What distinguishes Yoes’s work is the hybrid use of film projection onto the gray, geometric wood structures. On the surfaces, animated white lines and dots move around, disappearing and reappearing. According to Yoes, these animations are meant to enhance. “These animations...emphasiz[e] certain aspects of the dimension of the piece...as if the lines were searching for the form,” Yoes says. “Yet with the lines chasing each other and the flickering dots there’s a witty nod to the flickering marquee.”

Yoes’s piece is only one instance in the exhibit where animation and film provide unique ways to experience modernist architecture. Another piece, Elizabeth Price’s “At the House of Mr. X,” blends dynamic shots with a choral soundtrack that imbues the interior and objects of Stanley Picker’s home with austerity in spite of its luxury. Yoes similarly says that film plays an integral role in the experience of her structure, emphasizing its scale and form. “I love the word animation because it means bringing life,” Yoes says. “It’s all about searching, and looking for movement…They [the lines and dots] have a lot of personality, even if they’re just lines and dots chasing each other.”

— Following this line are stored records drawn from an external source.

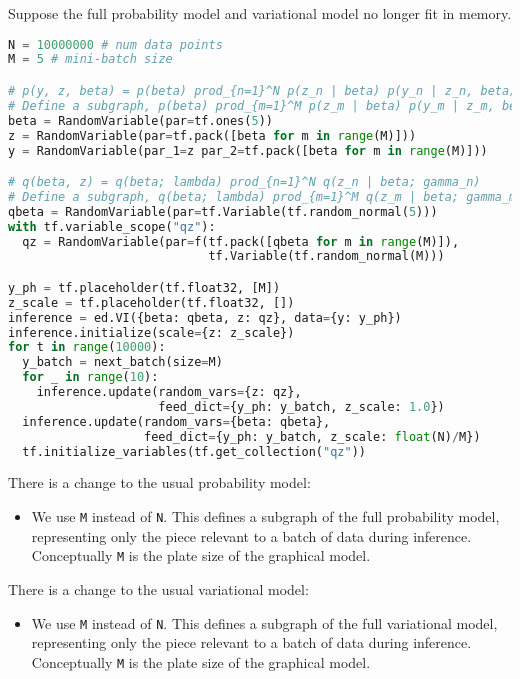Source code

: Suppose the full probability model and variational model no longer fit
in memory.
\begin{lstlisting}[language=Python]
N = 10000000 # num data points
M = 5 # mini-batch size

# p(y, z, beta) = p(beta) prod_{n=1}^N p(z_n | beta) p(y_n | z_n, beta)
# Define a subgraph, p(beta) prod_{m=1}^M p(z_m | beta) p(y_m | z_m, beta)
beta = RandomVariable(par=tf.ones(5))
z = RandomVariable(par=tf.pack([beta for m in range(M)]))
y = RandomVariable(par_1=z par_2=tf.pack([beta for m in range(M)]))

# q(beta, z) = q(beta; lambda) prod_{n=1}^N q(z_n | beta; gamma_n)
# Define a subgraph, q(beta; lambda) prod_{m=1}^M q(z_m | beta; gamma_m)
qbeta = RandomVariable(par=tf.Variable(tf.random_normal(5)))
with tf.variable_scope("qz"):
  qz = RandomVariable(par=f(tf.pack([qbeta for m in range(M)]),
                            tf.Variable(tf.random_normal(M)))

y_ph = tf.placeholder(tf.float32, [M])
z_scale = tf.placeholder(tf.float32, [])
inference = ed.VI({beta: qbeta, z: qz}, data={y: y_ph})
inference.initialize(scale={z: z_scale})
for t in range(10000):
  y_batch = next_batch(size=M)
  for _ in range(10):
    inference.update(random_vars={z: qz},
                     feed_dict={y_ph: y_batch, z_scale: 1.0})
  inference.update(random_vars={beta: qbeta},
                   feed_dict={y_ph: y_batch, z_scale: float(N)/M})
  tf.initialize_variables(tf.get_collection("qz"))
\end{lstlisting}
There is a change to the usual probability model:
\begin{itemize}
\item
  We use \texttt{M} instead of \texttt{N}. This defines a subgraph of the full
  probability model, representing only the piece relevant to a batch of
  data during inference. Conceptually \texttt{M} is the plate size of the
  graphical model.
\end{itemize}

There is a change to the usual variational model:
\begin{itemize}
\item
  We use \texttt{M} instead of \texttt{N}. This defines a subgraph of the full
  variational model, representing only the piece relevant to a batch of
  data during inference. Conceptually \texttt{M} is the plate size of the
  graphical model.
\end{itemize}

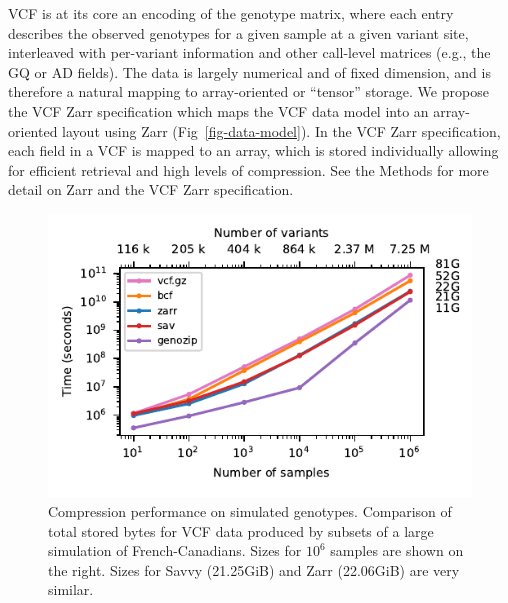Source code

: \documentclass[a4paper,num-refs]{oup-contemporary}
\begin{document}
VCF is at its core an encoding of the genotype matrix, where each entry
describes the observed genotypes for a given sample at a given variant site,
interleaved with per-variant information
and other call-level matrices (e.g., the GQ or AD fields).
The data is largely numerical and of fixed dimension, 
and is therefore a natural mapping to array-oriented 
or ``tensor'' storage.
We propose the VCF Zarr specification which maps the 
VCF data model into an array-oriented layout using Zarr 
(Fig~\ref{fig-data-model}). 
In the VCF Zarr specification, 
each field in a VCF is mapped to an array, 
which is stored individually allowing for efficient retrieval and 
high levels of compression.
See the Methods for more detail on Zarr and the VCF Zarr
specification.

\begin{figure}
\begin{center}
\includegraphics[]{figures/data-scaling}
\end{center}
\caption{Compression performance on simulated genotypes.
Comparison of total stored bytes for VCF data produced 
by subsets of a large simulation of French-Canadians.
Sizes for $10^6$ samples are shown on the right. Sizes 
for Savvy (21.25GiB) and Zarr (22.06GiB) are very similar.
\label{fig-data-storage}}
\end{figure}
\end{document}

According to Voorhies, the event is about generating a consciousness of the spaces we inhabit, to think beyond their utility. “Of course I understood this before arriving, but it becomes more evident how important the building is and the impact it has on the way we inhabit it and the way work is presented in it,” he says. “The Way We Live Now” highlights not only the recent achievements of artists, but also the Carpenter Center’s beauty in its elegant simplicity.